- [AVAILABLE RECORDS]
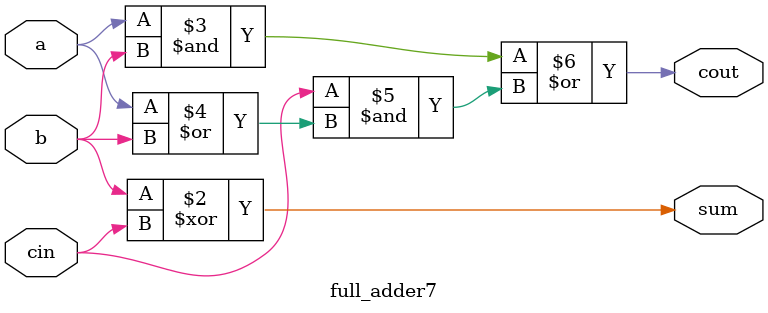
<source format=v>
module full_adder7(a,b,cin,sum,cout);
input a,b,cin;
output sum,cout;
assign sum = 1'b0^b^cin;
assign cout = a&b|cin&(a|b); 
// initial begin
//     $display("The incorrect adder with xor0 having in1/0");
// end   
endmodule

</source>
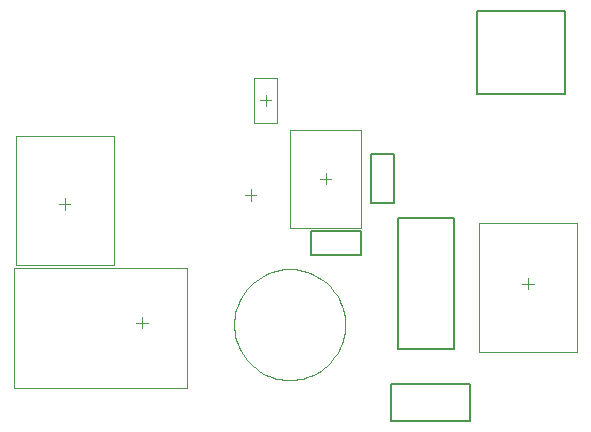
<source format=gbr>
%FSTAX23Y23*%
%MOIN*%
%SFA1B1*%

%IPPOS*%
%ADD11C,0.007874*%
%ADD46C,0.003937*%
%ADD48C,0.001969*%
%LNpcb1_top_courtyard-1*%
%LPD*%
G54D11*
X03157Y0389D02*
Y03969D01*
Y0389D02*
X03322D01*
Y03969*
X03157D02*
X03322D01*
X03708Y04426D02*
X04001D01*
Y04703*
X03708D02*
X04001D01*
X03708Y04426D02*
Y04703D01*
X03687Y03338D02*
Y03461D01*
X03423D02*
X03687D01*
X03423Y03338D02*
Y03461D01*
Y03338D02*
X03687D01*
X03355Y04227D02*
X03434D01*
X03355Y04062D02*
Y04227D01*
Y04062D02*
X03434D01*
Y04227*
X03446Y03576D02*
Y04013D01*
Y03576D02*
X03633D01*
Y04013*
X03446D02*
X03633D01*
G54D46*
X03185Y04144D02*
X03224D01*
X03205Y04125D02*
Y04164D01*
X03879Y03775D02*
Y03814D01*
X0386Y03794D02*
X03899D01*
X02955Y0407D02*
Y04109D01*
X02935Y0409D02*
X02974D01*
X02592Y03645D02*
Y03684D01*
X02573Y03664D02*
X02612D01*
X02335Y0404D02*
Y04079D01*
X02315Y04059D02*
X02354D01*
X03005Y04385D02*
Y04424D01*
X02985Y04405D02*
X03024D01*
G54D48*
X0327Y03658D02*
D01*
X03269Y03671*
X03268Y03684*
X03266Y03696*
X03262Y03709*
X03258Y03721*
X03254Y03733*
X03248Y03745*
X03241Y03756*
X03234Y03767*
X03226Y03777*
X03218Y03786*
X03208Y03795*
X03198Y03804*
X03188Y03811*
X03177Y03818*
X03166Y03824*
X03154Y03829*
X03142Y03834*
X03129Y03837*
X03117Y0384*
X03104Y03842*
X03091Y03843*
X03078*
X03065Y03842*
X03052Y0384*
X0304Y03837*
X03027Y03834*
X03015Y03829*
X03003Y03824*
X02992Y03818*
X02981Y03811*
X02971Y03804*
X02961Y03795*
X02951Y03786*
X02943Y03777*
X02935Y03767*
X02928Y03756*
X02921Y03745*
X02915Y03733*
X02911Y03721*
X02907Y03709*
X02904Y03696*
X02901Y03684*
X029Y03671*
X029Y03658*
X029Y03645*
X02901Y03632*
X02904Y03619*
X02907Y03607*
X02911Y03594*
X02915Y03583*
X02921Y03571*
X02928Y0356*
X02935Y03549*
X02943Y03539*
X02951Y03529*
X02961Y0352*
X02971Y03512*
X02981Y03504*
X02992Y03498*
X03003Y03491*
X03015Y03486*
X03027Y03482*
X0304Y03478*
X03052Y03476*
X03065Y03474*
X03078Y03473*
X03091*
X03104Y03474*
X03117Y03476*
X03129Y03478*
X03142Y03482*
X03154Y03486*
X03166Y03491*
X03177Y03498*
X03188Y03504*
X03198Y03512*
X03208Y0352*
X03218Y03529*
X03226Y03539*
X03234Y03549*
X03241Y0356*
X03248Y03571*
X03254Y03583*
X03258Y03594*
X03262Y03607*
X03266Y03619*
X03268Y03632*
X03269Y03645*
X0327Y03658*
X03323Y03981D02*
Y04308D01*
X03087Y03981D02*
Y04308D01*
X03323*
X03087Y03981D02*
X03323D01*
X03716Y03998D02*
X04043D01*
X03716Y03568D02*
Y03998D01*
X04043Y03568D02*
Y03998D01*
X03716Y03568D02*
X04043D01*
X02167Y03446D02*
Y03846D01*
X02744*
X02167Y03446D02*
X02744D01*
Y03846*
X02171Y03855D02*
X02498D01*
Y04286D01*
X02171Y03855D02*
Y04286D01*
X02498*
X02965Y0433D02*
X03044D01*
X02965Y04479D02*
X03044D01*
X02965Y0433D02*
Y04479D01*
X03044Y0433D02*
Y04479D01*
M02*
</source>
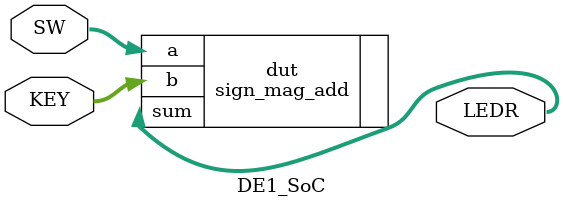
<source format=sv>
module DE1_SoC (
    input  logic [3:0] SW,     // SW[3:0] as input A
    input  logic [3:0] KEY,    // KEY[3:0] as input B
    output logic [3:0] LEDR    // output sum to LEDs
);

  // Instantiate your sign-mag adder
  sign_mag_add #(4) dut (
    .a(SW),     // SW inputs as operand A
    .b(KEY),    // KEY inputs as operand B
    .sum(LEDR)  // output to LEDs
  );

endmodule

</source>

- [WHAT NEEDS TO BE DONE]
Leave out the images and write out the listing above exactly.

- [EXPECTED OUTPUT]
<source format=v>
module full_adder7(a,b,cin,sum,cout);
input a,b,cin;
output sum,cout;
assign sum = 1'b0^b^cin;
assign cout = a&b|cin&(a|b); 
// initial begin
//     $display("The incorrect adder with xor0 having in1/0");
// end   
endmodule

</source>
<source format=gbr>
%FSTAX23Y23*%
%MOIN*%
%SFA1B1*%

%IPPOS*%
%ADD11C,0.007874*%
%ADD46C,0.003937*%
%ADD48C,0.001969*%
%LNpcb1_top_courtyard-1*%
%LPD*%
G54D11*
X03157Y0389D02*
Y03969D01*
Y0389D02*
X03322D01*
Y03969*
X03157D02*
X03322D01*
X03708Y04426D02*
X04001D01*
Y04703*
X03708D02*
X04001D01*
X03708Y04426D02*
Y04703D01*
X03687Y03338D02*
Y03461D01*
X03423D02*
X03687D01*
X03423Y03338D02*
Y03461D01*
Y03338D02*
X03687D01*
X03355Y04227D02*
X03434D01*
X03355Y04062D02*
Y04227D01*
Y04062D02*
X03434D01*
Y04227*
X03446Y03576D02*
Y04013D01*
Y03576D02*
X03633D01*
Y04013*
X03446D02*
X03633D01*
G54D46*
X03185Y04144D02*
X03224D01*
X03205Y04125D02*
Y04164D01*
X03879Y03775D02*
Y03814D01*
X0386Y03794D02*
X03899D01*
X02955Y0407D02*
Y04109D01*
X02935Y0409D02*
X02974D01*
X02592Y03645D02*
Y03684D01*
X02573Y03664D02*
X02612D01*
X02335Y0404D02*
Y04079D01*
X02315Y04059D02*
X02354D01*
X03005Y04385D02*
Y04424D01*
X02985Y04405D02*
X03024D01*
G54D48*
X0327Y03658D02*
D01*
X03269Y03671*
X03268Y03684*
X03266Y03696*
X03262Y03709*
X03258Y03721*
X03254Y03733*
X03248Y03745*
X03241Y03756*
X03234Y03767*
X03226Y03777*
X03218Y03786*
X03208Y03795*
X03198Y03804*
X03188Y03811*
X03177Y03818*
X03166Y03824*
X03154Y03829*
X03142Y03834*
X03129Y03837*
X03117Y0384*
X03104Y03842*
X03091Y03843*
X03078*
X03065Y03842*
X03052Y0384*
X0304Y03837*
X03027Y03834*
X03015Y03829*
X03003Y03824*
X02992Y03818*
X02981Y03811*
X02971Y03804*
X02961Y03795*
X02951Y03786*
X02943Y03777*
X02935Y03767*
X02928Y03756*
X02921Y03745*
X02915Y03733*
X02911Y03721*
X02907Y03709*
X02904Y03696*
X02901Y03684*
X029Y03671*
X029Y03658*
X029Y03645*
X02901Y03632*
X02904Y03619*
X02907Y03607*
X02911Y03594*
X02915Y03583*
X02921Y03571*
X02928Y0356*
X02935Y03549*
X02943Y03539*
X02951Y03529*
X02961Y0352*
X02971Y03512*
X02981Y03504*
X02992Y03498*
X03003Y03491*
X03015Y03486*
X03027Y03482*
X0304Y03478*
X03052Y03476*
X03065Y03474*
X03078Y03473*
X03091*
X03104Y03474*
X03117Y03476*
X03129Y03478*
X03142Y03482*
X03154Y03486*
X03166Y03491*
X03177Y03498*
X03188Y03504*
X03198Y03512*
X03208Y0352*
X03218Y03529*
X03226Y03539*
X03234Y03549*
X03241Y0356*
X03248Y03571*
X03254Y03583*
X03258Y03594*
X03262Y03607*
X03266Y03619*
X03268Y03632*
X03269Y03645*
X0327Y03658*
X03323Y03981D02*
Y04308D01*
X03087Y03981D02*
Y04308D01*
X03323*
X03087Y03981D02*
X03323D01*
X03716Y03998D02*
X04043D01*
X03716Y03568D02*
Y03998D01*
X04043Y03568D02*
Y03998D01*
X03716Y03568D02*
X04043D01*
X02167Y03446D02*
Y03846D01*
X02744*
X02167Y03446D02*
X02744D01*
Y03846*
X02171Y03855D02*
X02498D01*
Y04286D01*
X02171Y03855D02*
Y04286D01*
X02498*
X02965Y0433D02*
X03044D01*
X02965Y04479D02*
X03044D01*
X02965Y0433D02*
Y04479D01*
X03044Y0433D02*
Y04479D01*
M02*
</source>
<source format=sv>
module DE1_SoC (
    input  logic [3:0] SW,     // SW[3:0] as input A
    input  logic [3:0] KEY,    // KEY[3:0] as input B
    output logic [3:0] LEDR    // output sum to LEDs
);

  // Instantiate your sign-mag adder
  sign_mag_add #(4) dut (
    .a(SW),     // SW inputs as operand A
    .b(KEY),    // KEY inputs as operand B
    .sum(LEDR)  // output to LEDs
  );

endmodule

</source>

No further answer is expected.